THUMBNAIL COMPARISON OF AGENCY RESPONSIBILITIES FOR FOOD | |
Agency | Responsibility |
Environmental Protection Agency (EPA) | Drinking waterPesticide residues |
Food and Drug Administration (FDA) | Food (but not meat)Drug (OTC and prescriptions)Dietary supplementsCosmeticsMedical devicesBottled waterSeafoodWild game (“exotic” meat)Eggs in the shell |
Federal Trade Commission (FTC) | Advertising |
Alcohol and Tobacco Tax and Trade Bureau (TTB) | Alcohol |
U.S. Department of Agriculture (USDA) | Raw vegetables gradingRaw fruit gradingMeatsPoultryEggs, processing, and grading |
The remainder of this chapter presents an overview of principal federal regulatory organizations responsible for food regulation 47 along with a summary of the major federal statutes.

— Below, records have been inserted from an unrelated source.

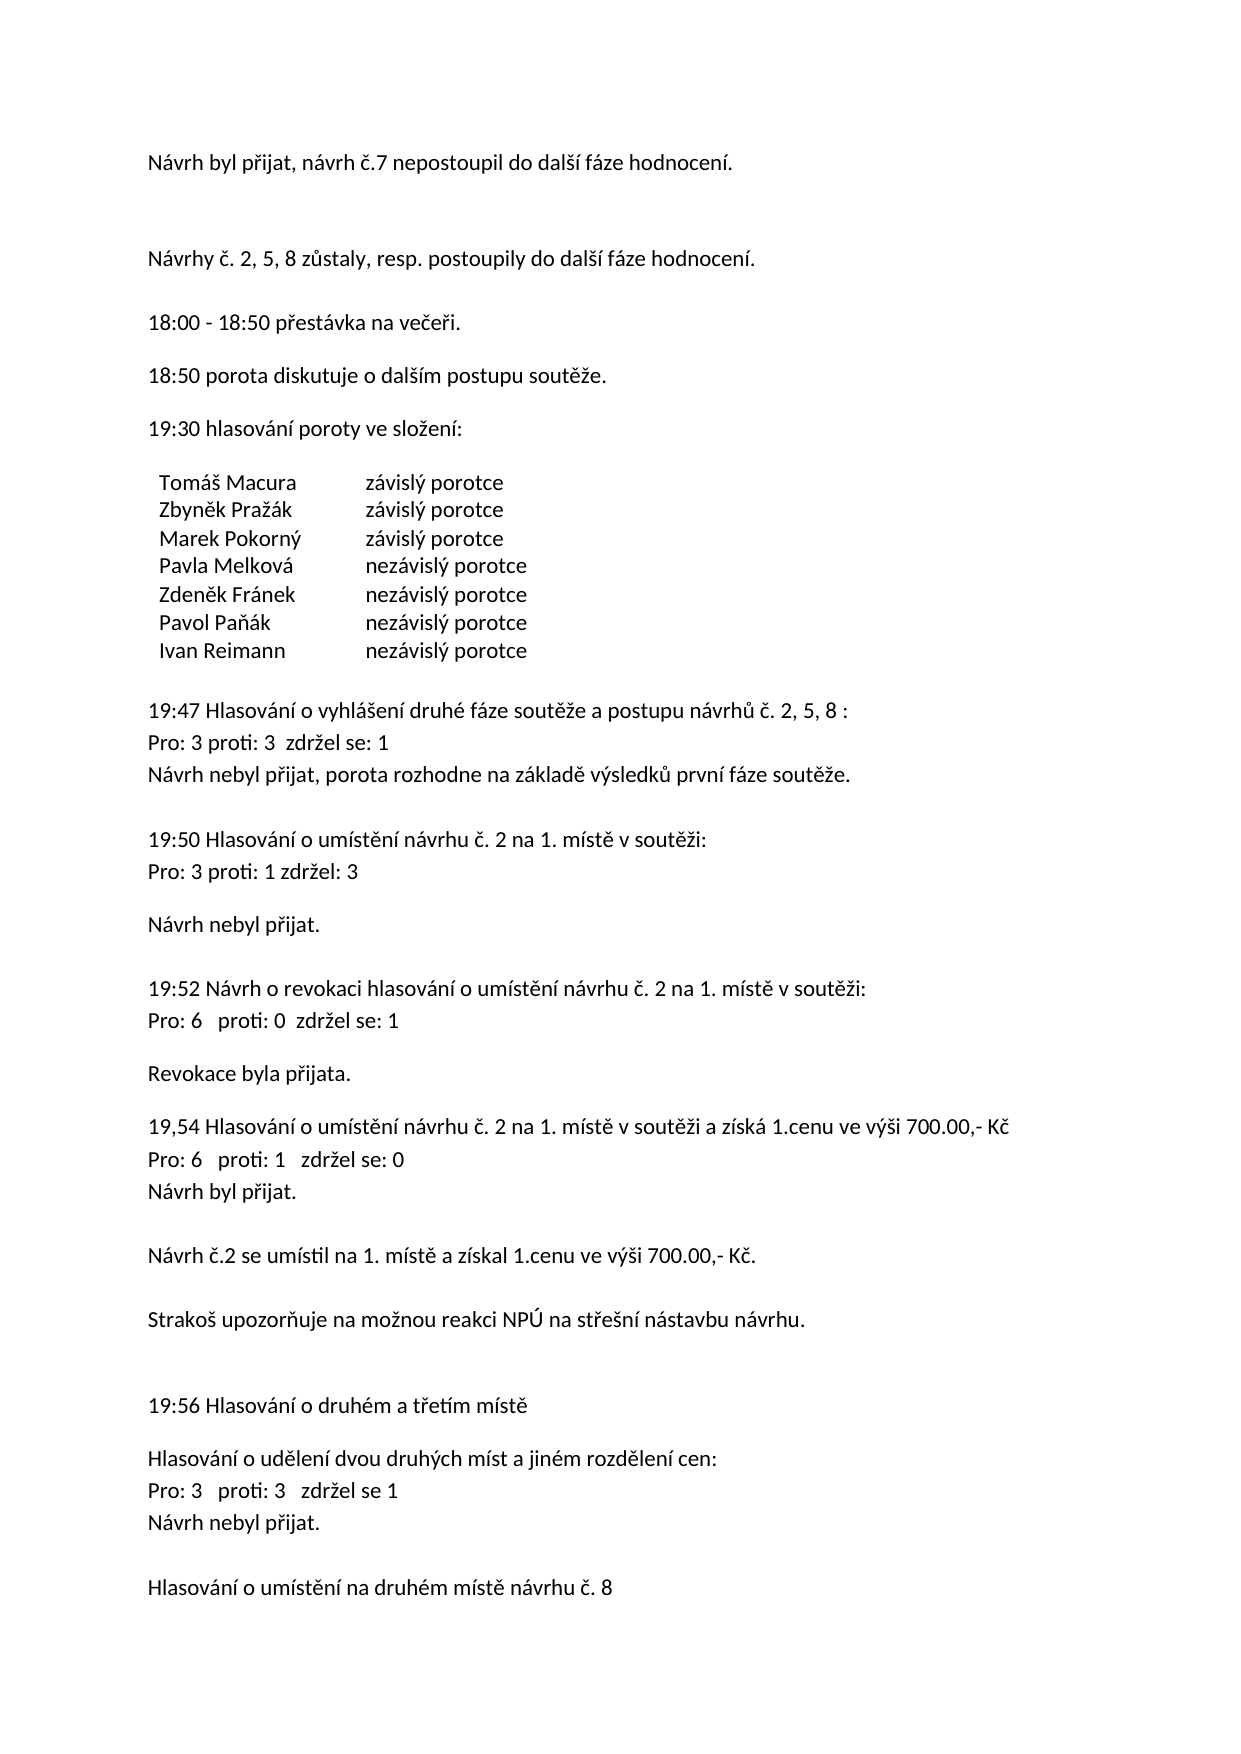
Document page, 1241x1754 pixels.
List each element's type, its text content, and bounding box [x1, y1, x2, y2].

text 19:47 Hlasování o vyhlášení druhé fáze soutěže a postupu návrhů č. 2, 5, 8 : [148, 696, 1093, 724]
text Návrh nebyl přijat, porota rozhodne na základě výsledků první fáze soutěže. [148, 760, 1093, 788]
text Návrh byl přijat. [148, 1177, 1093, 1205]
text Pro: 6 proti: 1 zdržel se: 0 [148, 1145, 1093, 1173]
text Revokace byla přijata. [148, 1059, 1093, 1087]
text 18:50 porota diskutuje o dalším postupu soutěže. [148, 362, 1093, 389]
table_cell závislý porotce [349, 496, 1093, 524]
text Pro: 3 proti: 3 zdržel se: 1 [148, 728, 1093, 756]
table_cell Zbyněk Pražák [148, 496, 349, 524]
table_cell závislý porotce [349, 524, 1093, 552]
table_cell nezávislý porotce [349, 552, 1093, 580]
table_cell Zdeněk Fránek [148, 580, 349, 608]
text 19,54 Hlasování o umístění návrhu č. 2 na 1. místě v soutěži a získá 1.cenu ve výši 700.00,- Kč [148, 1112, 1093, 1141]
table_cell nezávislý porotce [349, 608, 1093, 636]
table_cell nezávislý porotce [349, 636, 1093, 664]
text Strakoš upozorňuje na možnou reakci NPÚ na střešní nástavbu návrhu. [148, 1306, 1093, 1334]
text Hlasování o umístění na druhém místě návrhu č. 8 [148, 1573, 1093, 1601]
text 18:00 - 18:50 přestávka na večeři. [148, 308, 1093, 337]
text Pro: 3 proti: 1 zdržel: 3 [148, 857, 1093, 885]
table_cell Ivan Reimann [148, 636, 349, 664]
text 19:50 Hlasování o umístění návrhu č. 2 na 1. místě v soutěži: [148, 825, 1093, 853]
table_cell Pavol Paňák [148, 608, 349, 636]
text Hlasování o udělení dvou druhých míst a jiném rozdělení cen: [148, 1444, 1093, 1472]
table_cell Pavla Melková [148, 552, 349, 580]
table_header závislý porotce [349, 468, 1093, 496]
text Návrh nebyl přijat. [148, 910, 1093, 938]
text 19:30 hlasování poroty ve složení: [148, 414, 1093, 443]
text Pro: 6 proti: 0 zdržel se: 1 [148, 1006, 1093, 1034]
text 19:52 Návrh o revokaci hlasování o umístění návrhu č. 2 na 1. místě v soutěži: [148, 974, 1093, 1002]
text Návrh nebyl přijat. [148, 1508, 1093, 1536]
table_cell nezávislý porotce [349, 580, 1093, 608]
table_cell Marek Pokorný [148, 524, 349, 552]
text 19:56 Hlasování o druhém a třetím místě [148, 1391, 1093, 1419]
table_header Tomáš Macura [148, 468, 349, 496]
text Pro: 3 proti: 3 zdržel se 1 [148, 1476, 1093, 1504]
text Návrh č.2 se umístil na 1. místě a získal 1.cenu ve výši 700.00,- Kč. [148, 1241, 1093, 1269]
text Návrhy č. 2, 5, 8 zůstaly, resp. postoupily do další fáze hodnocení. [148, 244, 1093, 272]
text Návrh byl přijat, návrh č.7 nepostoupil do další fáze hodnocení. [148, 148, 1093, 176]
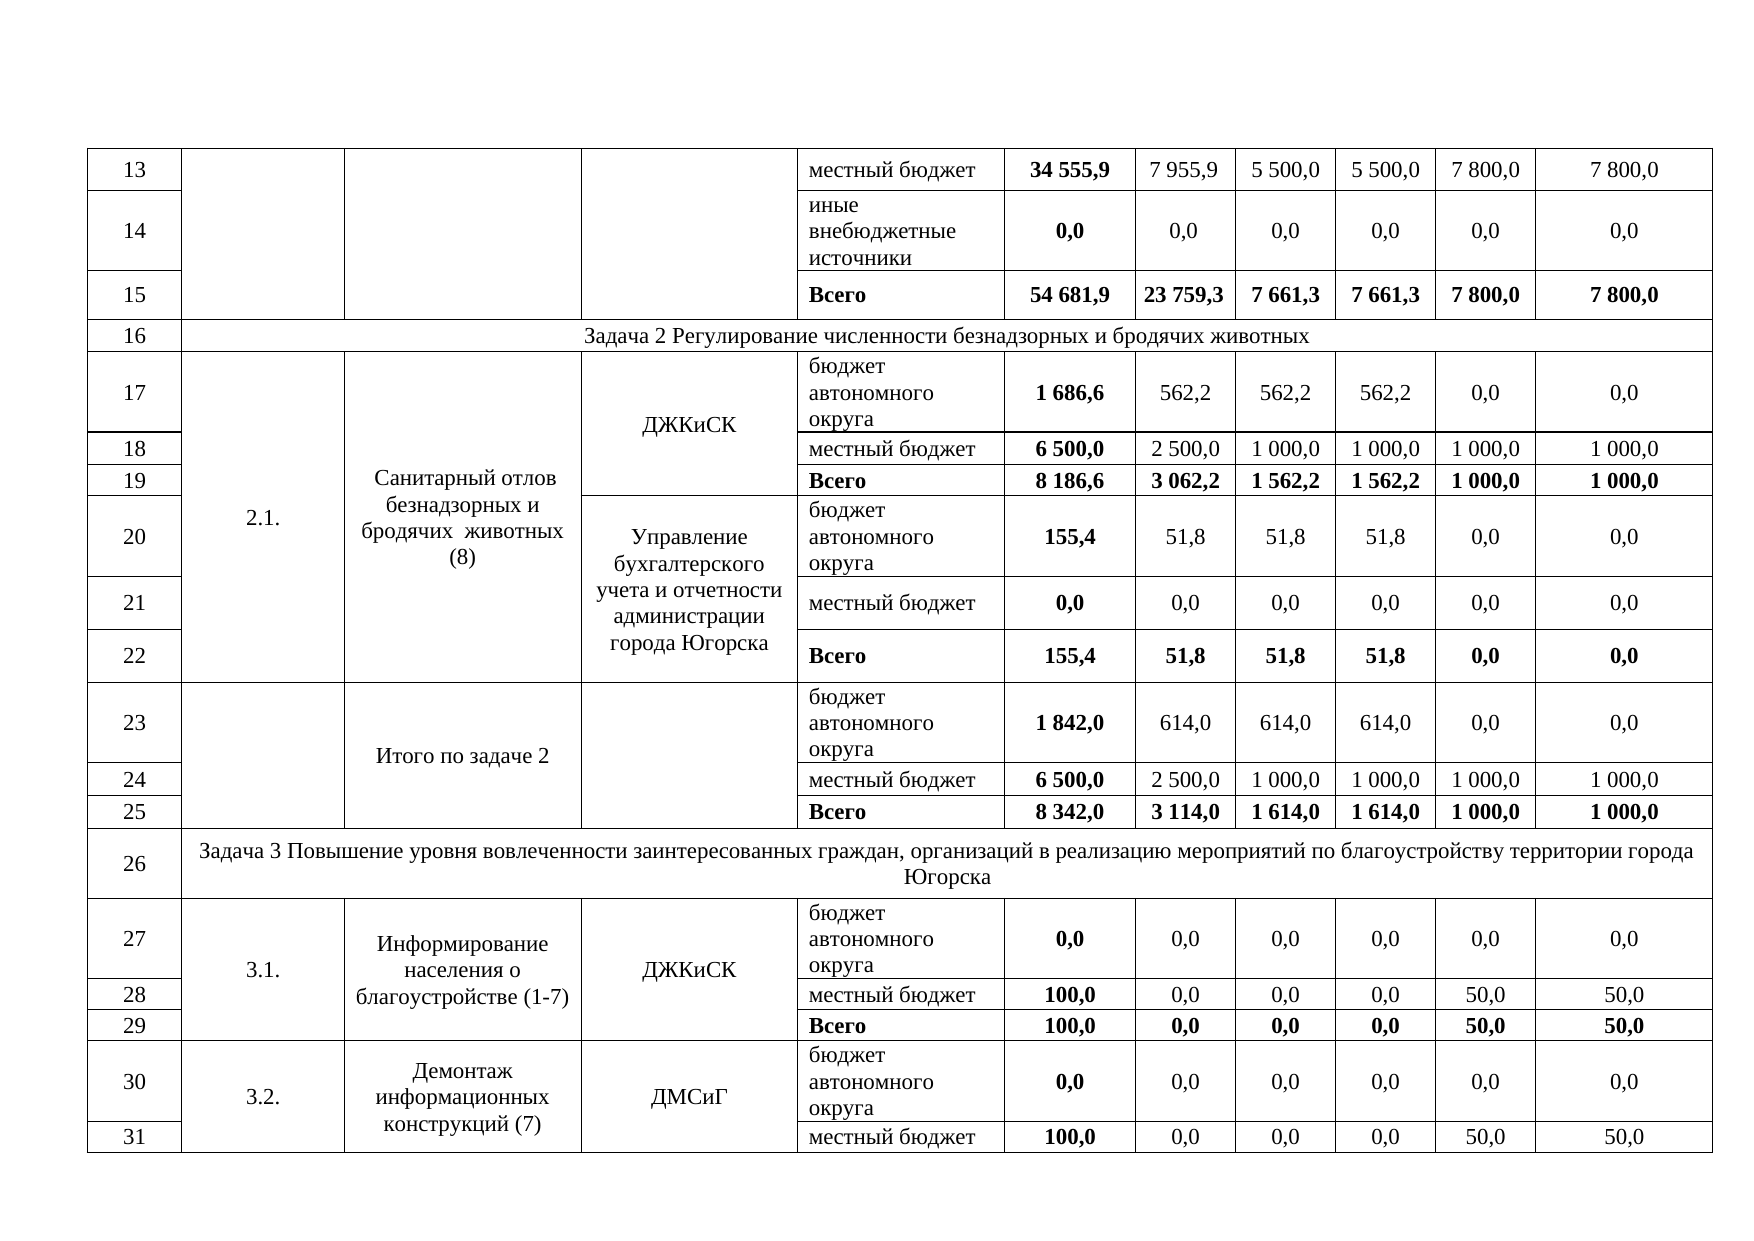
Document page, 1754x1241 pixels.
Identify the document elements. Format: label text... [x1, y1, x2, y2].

table_cell 562,2 [1236, 352, 1335, 431]
table_cell 562,2 [1336, 352, 1435, 431]
table_cell 1 000,0 [1236, 763, 1335, 795]
table_cell 0,0 [1436, 352, 1535, 431]
table_cell 3 114,0 [1136, 796, 1235, 827]
table_cell 22 [88, 630, 181, 682]
table_cell 51,8 [1136, 496, 1235, 576]
table_cell бюджет автономного округа [798, 496, 1004, 576]
table_cell 0,0 [1536, 899, 1712, 978]
table_cell 0,0 [1436, 577, 1535, 629]
table_cell 0,0 [1236, 979, 1335, 1009]
table_cell местный бюджет [798, 979, 1004, 1009]
table_cell 7 661,3 [1336, 271, 1435, 318]
table_cell 0,0 [1436, 683, 1535, 762]
table_cell Санитарный отлов безнадзорных и бродячих животных (8) [345, 352, 581, 682]
table_cell 8 186,6 [1005, 465, 1135, 495]
table_cell 0,0 [1436, 899, 1535, 978]
table_cell 100,0 [1005, 979, 1135, 1009]
table_cell 3.1. [182, 899, 344, 1040]
table_cell 1 000,0 [1436, 465, 1535, 495]
table_cell 1 686,6 [1005, 352, 1135, 431]
table_cell 0,0 [1236, 899, 1335, 978]
table_cell 23 [88, 683, 181, 762]
table_cell местный бюджет [798, 1122, 1004, 1152]
table_cell 50,0 [1536, 1122, 1712, 1152]
table_cell 3.2. [182, 1041, 344, 1152]
table_cell 0,0 [1136, 1010, 1235, 1040]
table_cell 1 000,0 [1436, 763, 1535, 795]
table_cell 50,0 [1436, 1010, 1535, 1040]
table_cell 23 759,3 [1136, 271, 1235, 318]
table_cell 0,0 [1236, 1122, 1335, 1152]
table_cell 0,0 [1236, 1041, 1335, 1121]
table_cell 1 000,0 [1336, 763, 1435, 795]
table_cell бюджет автономного округа [798, 1041, 1004, 1121]
table_cell 25 [88, 796, 181, 827]
table_cell 1 000,0 [1536, 433, 1712, 464]
table_cell 0,0 [1336, 577, 1435, 629]
table_cell 0,0 [1136, 1122, 1235, 1152]
table_cell 50,0 [1536, 1010, 1712, 1040]
table_cell 0,0 [1536, 191, 1712, 270]
table_cell Задача 3 Повышение уровня вовлеченности заинтересованных граждан, организаций в реализацию мероприятий по благоустройству территории города Югорска [182, 829, 1712, 898]
table_cell 0,0 [1336, 1041, 1435, 1121]
table_cell 0,0 [1236, 191, 1335, 270]
table_cell 21 [88, 577, 181, 629]
table_cell 51,8 [1136, 630, 1235, 682]
table_cell 6 500,0 [1005, 433, 1135, 464]
table_cell 3 062,2 [1136, 465, 1235, 495]
table_cell Всего [798, 630, 1004, 682]
table_cell 2.1. [182, 352, 344, 682]
table_cell 8 342,0 [1005, 796, 1135, 827]
table_cell 1 000,0 [1536, 465, 1712, 495]
table_cell ДЖКиСК [582, 899, 797, 1040]
table_cell 31 [88, 1122, 181, 1152]
table_cell 18 [88, 433, 181, 464]
table_cell 0,0 [1136, 1041, 1235, 1121]
table_cell Информирование населения о благоустройстве (1-7) [345, 899, 581, 1040]
table_cell 100,0 [1005, 1010, 1135, 1040]
table_cell 7 955,9 [1136, 149, 1235, 190]
table_cell 2 500,0 [1136, 433, 1235, 464]
table_cell 614,0 [1336, 683, 1435, 762]
table_cell иные внебюджетные источники [798, 191, 1004, 270]
table_cell 1 614,0 [1336, 796, 1435, 827]
table_cell 0,0 [1336, 1010, 1435, 1040]
table_cell местный бюджет [798, 149, 1004, 190]
table_cell Всего [798, 271, 1004, 318]
table_cell 0,0 [1136, 899, 1235, 978]
table_cell 0,0 [1336, 979, 1435, 1009]
table_cell местный бюджет [798, 577, 1004, 629]
table_cell 0,0 [1236, 577, 1335, 629]
table_cell 0,0 [1236, 1010, 1335, 1040]
table_cell 24 [88, 763, 181, 795]
table_cell 1 842,0 [1005, 683, 1135, 762]
table_cell 1 000,0 [1536, 796, 1712, 827]
table_cell 51,8 [1336, 630, 1435, 682]
table_cell 155,4 [1005, 496, 1135, 576]
table_cell 1 000,0 [1436, 796, 1535, 827]
table_cell 5 500,0 [1236, 149, 1335, 190]
table_cell 0,0 [1136, 979, 1235, 1009]
table_cell 51,8 [1236, 496, 1335, 576]
table_cell 6 500,0 [1005, 763, 1135, 795]
table_cell местный бюджет [798, 763, 1004, 795]
table_cell 14 [88, 191, 181, 270]
table_cell 1 000,0 [1536, 763, 1712, 795]
table_cell ДЖКиСК [582, 352, 797, 495]
table_cell бюджет автономного округа [798, 352, 1004, 431]
table_cell 1 614,0 [1236, 796, 1335, 827]
table_cell 0,0 [1005, 191, 1135, 270]
table_cell 155,4 [1005, 630, 1135, 682]
table_cell 1 000,0 [1336, 433, 1435, 464]
table_cell 1 000,0 [1236, 433, 1335, 464]
table_cell 7 800,0 [1536, 149, 1712, 190]
table_cell 7 800,0 [1536, 271, 1712, 318]
table_cell Демонтаж информационных конструкций (7) [345, 1041, 581, 1152]
table_cell Управление бухгалтерского учета и отчетности администрации города Югорска [582, 496, 797, 682]
table_cell 28 [88, 979, 181, 1009]
table_cell 7 661,3 [1236, 271, 1335, 318]
table_cell 5 500,0 [1336, 149, 1435, 190]
table_cell 0,0 [1336, 899, 1435, 978]
table_cell 0,0 [1536, 577, 1712, 629]
table_cell 0,0 [1136, 191, 1235, 270]
table_cell 614,0 [1236, 683, 1335, 762]
table_cell 7 800,0 [1436, 271, 1535, 318]
table_cell 0,0 [1536, 1041, 1712, 1121]
table_cell 2 500,0 [1136, 763, 1235, 795]
table_cell 17 [88, 352, 181, 431]
table_cell 0,0 [1436, 496, 1535, 576]
table_cell 0,0 [1436, 1041, 1535, 1121]
table_cell 15 [88, 271, 181, 318]
table_cell ДМСиГ [582, 1041, 797, 1152]
table_cell 0,0 [1005, 899, 1135, 978]
table_cell 50,0 [1436, 1122, 1535, 1152]
table_cell 51,8 [1236, 630, 1335, 682]
table_cell 0,0 [1136, 577, 1235, 629]
table_cell 13 [88, 149, 181, 190]
table_cell 0,0 [1336, 191, 1435, 270]
table_cell 1 562,2 [1236, 465, 1335, 495]
table_cell 0,0 [1536, 630, 1712, 682]
table_cell 27 [88, 899, 181, 978]
table_cell Всего [798, 465, 1004, 495]
table_cell 0,0 [1536, 683, 1712, 762]
table_cell 0,0 [1536, 352, 1712, 431]
table_cell бюджет автономного округа [798, 899, 1004, 978]
table_cell 1 562,2 [1336, 465, 1435, 495]
table_cell 26 [88, 829, 181, 898]
table_cell 100,0 [1005, 1122, 1135, 1152]
table_cell 50,0 [1436, 979, 1535, 1009]
table_cell [182, 683, 344, 827]
table_cell Итого по задаче 2 [345, 683, 581, 827]
table_cell 34 555,9 [1005, 149, 1135, 190]
table_cell 20 [88, 496, 181, 576]
table_cell 562,2 [1136, 352, 1235, 431]
table_cell Всего [798, 1010, 1004, 1040]
table_cell 0,0 [1336, 1122, 1435, 1152]
table_cell 16 [88, 320, 181, 351]
table_cell Задача 2 Регулирование численности безнадзорных и бродячих животных [182, 320, 1712, 351]
table_cell 0,0 [1436, 630, 1535, 682]
table_cell 30 [88, 1041, 181, 1121]
table_cell 54 681,9 [1005, 271, 1135, 318]
table_cell 0,0 [1536, 496, 1712, 576]
table_cell бюджет автономного округа [798, 683, 1004, 762]
table_cell [582, 683, 797, 827]
table_cell местный бюджет [798, 433, 1004, 464]
table_cell 0,0 [1005, 577, 1135, 629]
table_cell 29 [88, 1010, 181, 1040]
table_cell 19 [88, 465, 181, 495]
table_cell 1 000,0 [1436, 433, 1535, 464]
table_cell 51,8 [1336, 496, 1435, 576]
table_cell Всего [798, 796, 1004, 827]
table_cell 0,0 [1005, 1041, 1135, 1121]
table_cell 614,0 [1136, 683, 1235, 762]
table_cell 7 800,0 [1436, 149, 1535, 190]
table_cell 50,0 [1536, 979, 1712, 1009]
table_cell 0,0 [1436, 191, 1535, 270]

1.5.1 Food and Drug Administration 48 (FDA)
Oversees
All domestic and imported food sold in interstate commerce, including shell eggs, but not meat and poultry.
Bottled water.
Beverages with less than 7 percent alcohol, but malt beverages only if less than 0.5 percent alcohol.
Shell eggs and egg containing products that do not meet USDA’s definition of “egg product.” Egg washing, sorting, packing. 49
All fish, except catfish.
Food Safety Role
Food safety laws governing domestic and imported food, except meat and poultry, are enforced in a number of ways by:
Inspecting food production establishments and food warehouses.